The British FCA has just banned the crypto exchange Binance from trading regulated products such as derivatives and issued a warning to users of the platform. Now the world's largest crypto exchange, according to its own information, is apparently being targeted by authorities worldwide, because a corresponding institution in the Cayman Islands is now also investigating Binance. Is this just scaremongering - or is the coin provider really in for trouble?
Binance and the authorities
The Cayman Islands Monetary Authority (CIMA) is currently investigating Binance. It is said that the world's largest exchange is operating on the island without a licence. In an official statement, CIMA clarifies: Neither Binance nor any of its affiliated companies are authorised to offer such services in the country.

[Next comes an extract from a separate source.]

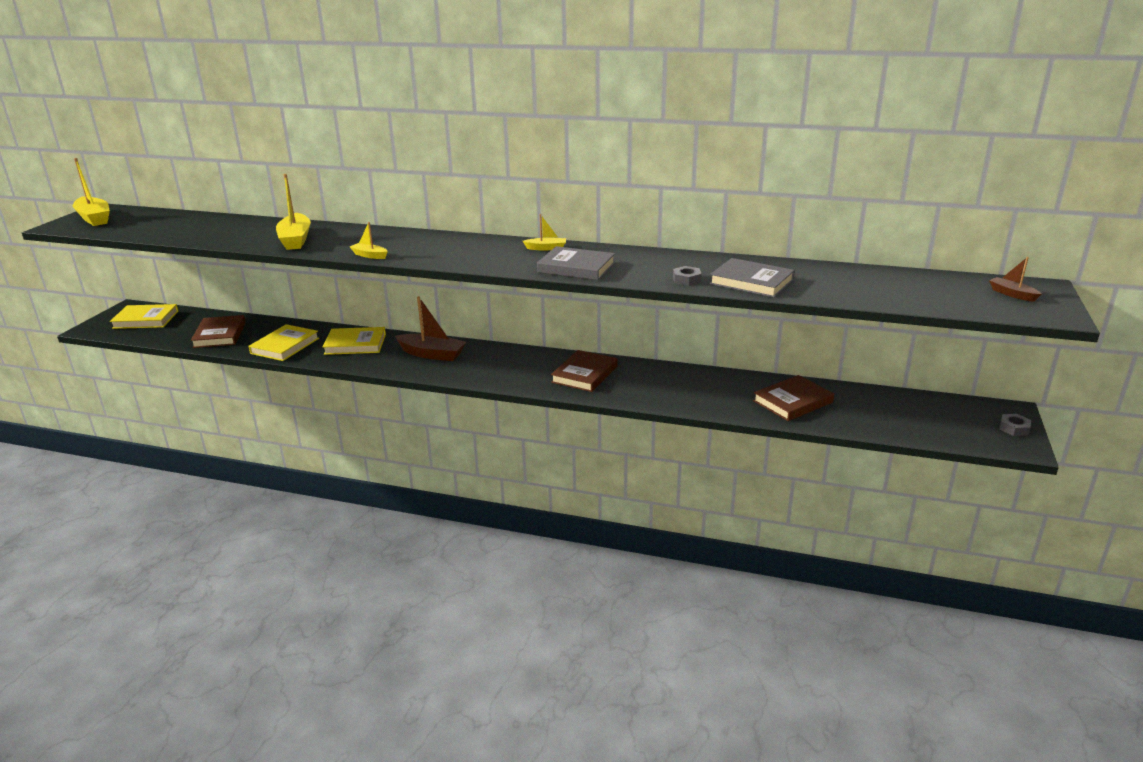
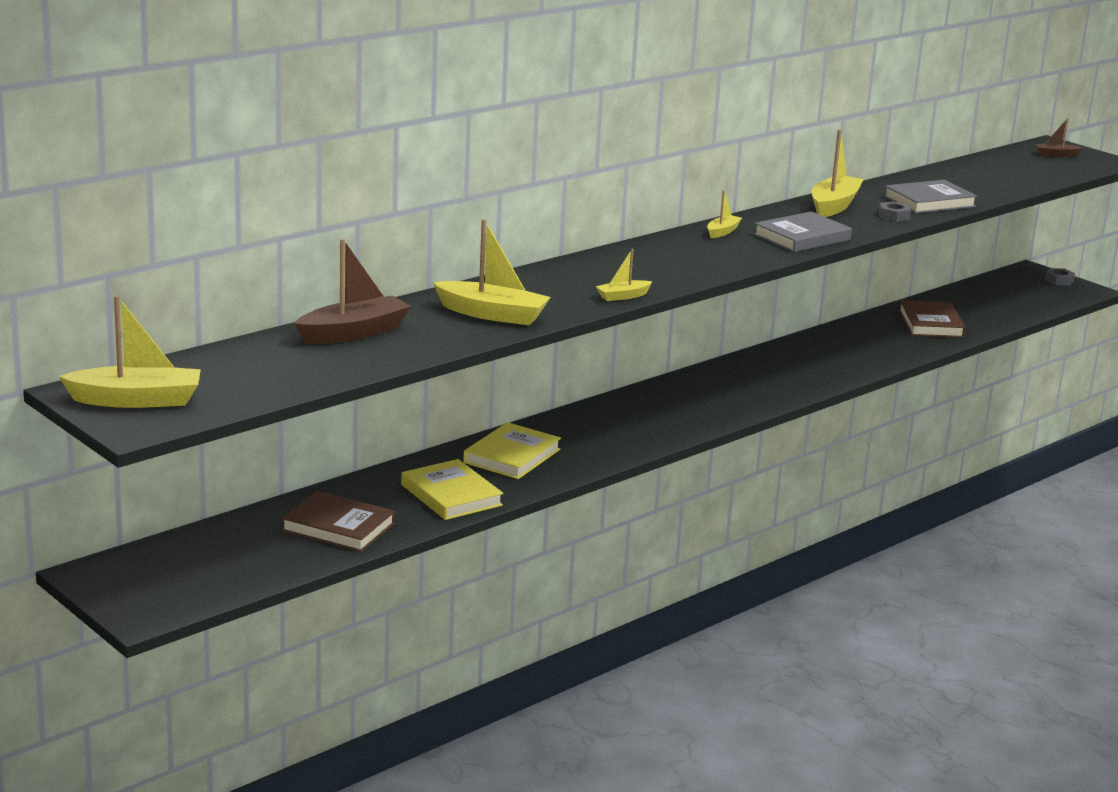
camera: 60 degrees left, 5 degrees down
yellow book [110,304,179,329] -> none
brown boat [395,296,466,361] -> brown boat moved to [294,239,411,344]
brown book [551,350,617,392] -> none
none -> yellow boat [812,129,864,217]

The press release emphasises:
"The Authority is currently investigating whether Binance, Binance Group, Binance Holdings Limited or any other entity associated with this group of companies is conducting any activities in or from the Cayman Islands that may fall within the scope of the Authority's regulatory oversight."

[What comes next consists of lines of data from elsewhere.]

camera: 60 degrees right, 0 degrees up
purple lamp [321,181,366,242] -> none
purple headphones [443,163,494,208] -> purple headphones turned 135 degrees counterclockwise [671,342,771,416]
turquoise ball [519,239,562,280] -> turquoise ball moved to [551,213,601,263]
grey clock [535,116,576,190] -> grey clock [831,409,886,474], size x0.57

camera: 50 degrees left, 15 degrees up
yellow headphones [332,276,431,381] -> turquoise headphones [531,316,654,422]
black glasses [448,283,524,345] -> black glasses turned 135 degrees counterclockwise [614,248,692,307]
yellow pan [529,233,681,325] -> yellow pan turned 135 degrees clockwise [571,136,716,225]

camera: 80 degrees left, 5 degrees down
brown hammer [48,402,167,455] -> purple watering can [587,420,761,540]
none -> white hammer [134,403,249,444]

However, Binance Group and Binance Holdings Limited were not registered, licensed, regulated or otherwise authorised by the Authority to operate a cryptocurrency exchange within the Cayman Islands, it said. According to the Regulator, any company incorporated or registered under the Cayman Islands Companies Act, 2020 that provides virtual asset services must be licensed (under the Virtual Asset Service Providers Act, VASPA).
Binance considers itself "decentralised"
A Binance spokesperson commented on the accusation, referring to the "decentralised" nature of the exchange. It is truly decentralised and therefore has no "physical" central office:
"Binance.com has always operated in a decentralised manner. Binance.com does not operate a cryptocurrency exchange from the Cayman Islands, as some media articles have previously erroneously reported."
"We do, however, have entities incorporated under Cayman Islands law that conduct activities that are permitted by law and are not related to the operation of crypto exchange trading activities. We will work with regulators to resolve any issues."
A few months ago, Binance had claimed that its headquarters were in Malta. However, according to local authorities, Binance is not registered there either. Time and again, the crypto exchange for coins such as Bitcoin, Ethereum (to buy at eToro) or Dogecoin has found itself in the media lately on the topic of regulation and licences, most recently in the UK as mentioned at the beginning: According to the Financial Conduct Authority (FCA), the British Binance offshoot Binance Markets Ltd "may no longer carry on any regulated activities without the prior written consent of the FCA with immediate effect".
For many, these are normal measures of a regulatory authority - but numerous media thought Binance was already finished due to the announcement. It turned out differently: the platform only suspended its operations for one day - after that, it went back to business as usual. It is quite possible that the same will happen on the Cayman Islands.